Brooklyn history to be exact. The mother of one of my little guy's best friends picked a tour for her son's birthday outing of a hole in the ground, a very big hole (discovered c.1980), which turns out to be a short actual underground railroad tunnel (with steam engines at the time, c. 1840)—making it the first subway in the world according to our guide on the tour.
In fact, he discovered it as a nineteen-year-old engineering student taking a break from college. He heard about the tunnel and then researched the history and myths about it printed in various old New York newspapers since its opening (it only lasted a little over a decade before politics and greed closed it down and covered it up until it grew into this mythic place where everything from Civil War armaments were kept to gas from WWI and supposed pirates' treasure Brooklyn wharf rats hid to etc.
My son wanted me to go along so I did, thinking it was some sacrifice to please him rather than the incredible adventure it turned out to be. Not because we had to descend to the tunnel through a manhole cover in the middle of an intersection not far from The Atlantic Avenue Detention Center I knew as the Atlantic Avenue jail when I joined the service out of New York and a few of my fellow volunteers were teenagers like me who were opting for a hitch in the service as the alternative the judge offered to going to prison, after a stint in the Atlantic Avenue jail.

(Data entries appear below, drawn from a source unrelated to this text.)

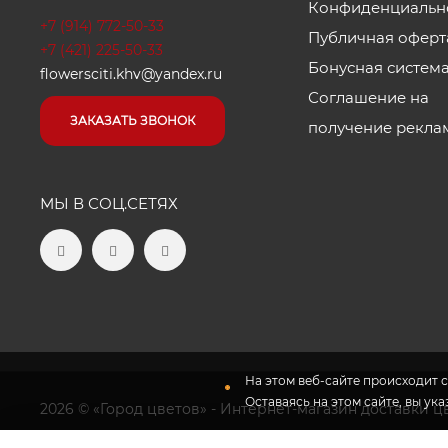
Конфиденциальн
+7 (914) 772-50-33
Публичная оферт
+7 (421) 225-50-33
Бонусная систем
flowersciti.khv@yandex.ru
Соглашение на
ЗАКАЗАТЬ ЗВОНОК
получение рекла
МЫ В СОЦ.СЕТЯХ
На этом веб-сайте происходит с
Оставаясь на этом сайте, вы ук
2026 © «Город цветов» - Интернет-магазин доставки ц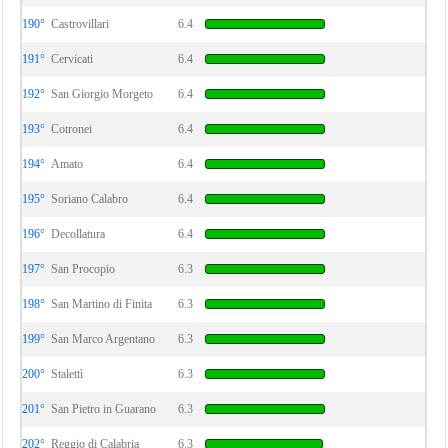
190°
Castrovillari
6.4
191°
Cervicati
6.4
192°
San Giorgio Morgeto
6.4
193°
Cotronei
6.4
194°
Amato
6.4
195°
Soriano Calabro
6.4
196°
Decollatura
6.4
197°
San Procopio
6.3
198°
San Martino di Finita
6.3
199°
San Marco Argentano
6.3
200°
Stalettì
6.3
201°
San Pietro in Guarano
6.3
202°
Reggio di Calabria
6.3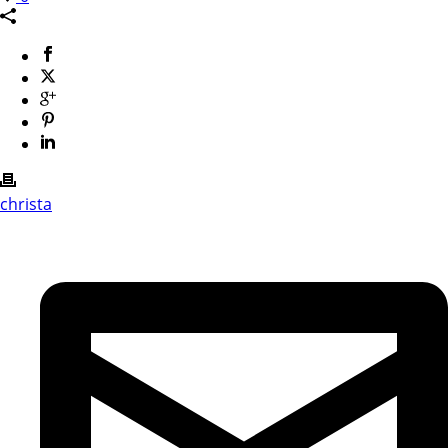
christa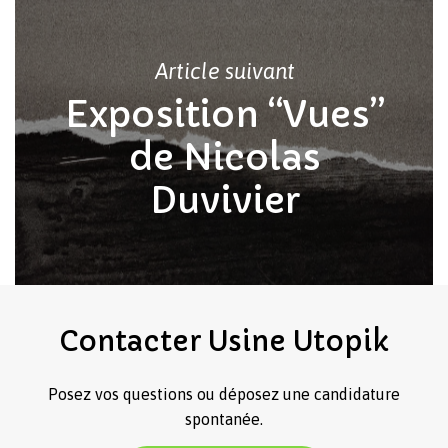
Article suivant
Exposition “Vues”
de Nicolas
Duvivier
Contacter
Usine
Utopik
Posez vos questions ou déposez une candidature
spontanée.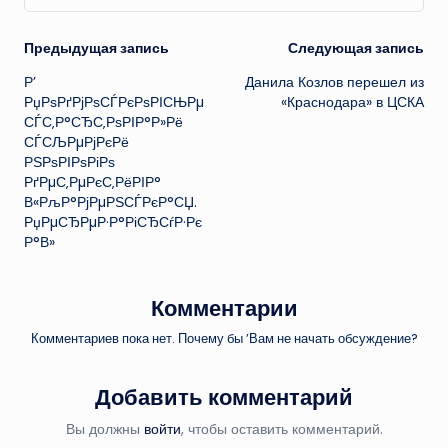
Навигация
Предыдущая запись
Следующая запись
Р’
Данила Козлов перешел из
записи
РџРѕРґРјРѕСЃРєРѕРІСЊРµ
«Краснодара» в ЦСКА
СЃС‚Р°СЂС‚РѕРІР°Р»Рё
СЃСЉРµРјРєРё
РЅРѕРІРѕРіРѕ
РґРµС‚РµРєС‚РёРІР°
В«РљР°РјРµРЅСЃРєР°СЏ.
РџРµСЂРµР·Р°РіСЂСѓР·Рє
Р°В»
Комментарии
Комментариев пока нет. Почему бы ’Вам не начать обсуждение?
Добавить комментарий
Вы должны
войти
, чтобы оставить комментарий.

Anyway we climbed down an ordinary aluminum ladder into a hole in the ground maybe fifteen feet down and then walked an actual plank covering a pool out of which rocks stuck up to trip you if you weren't careful and then under a concrete beam a few feet thick that I wasn't sure I could pass beneath without scraping my back and then maybe twenty feet through dirt, piled high on each side with a brick arched ceiling close enough to touch and finally through a tiny open "doorway" (more window sized than door) and then down different sized makeshift steps (with no railing) another fifteen feet to the dirt and rock and rubble floor of the subway.
It was damp, dank, musty, and eventually very cool (cool enough that my tee shirted boy asked to borrow the hoodie I brought with me). Maybe a hundred people or so gather there and then our guide told the history of his persistence in following up on every lead to finally figure out where the tunnel was located and how to get into it (he had to crawl through what was a three foot height space and then dig the last three feet by hand to find the bricked-in entryway that had to be broken through to finally find the tunnel that was supposed to have been filled in and destroyed back in the 1850s).
I can't give you all the details he did, but his talk was full of humor and incredible facts and linkages between them that were encyclopedic in scope. That's what made the tour so fascinating and entertaining and ultimately satisfying. The encounter with this genuine Brooklyn character, who as an obsessed teenager trumped the city leaders and engineers and historians to locate and dig out and expose to the rest of the world (and there were plenty of foreigners in the group we were a part of) the first subway!
Ah the wonders of individual pursuits and the satisfaction of a curiosity that opens the world and our shared past to rigorous inspection and, at least for me, delight. I wasn't bored for a second. To find out somethings about this guy and his find, the first subway, here's a link to his ongoing project—it took him years to get the city to allow the tours etc. and to this date none of the city leaders and engineers who dismissed his claims and attempts to prove them as fantasy have climbed down into the subway to see the wonder of it.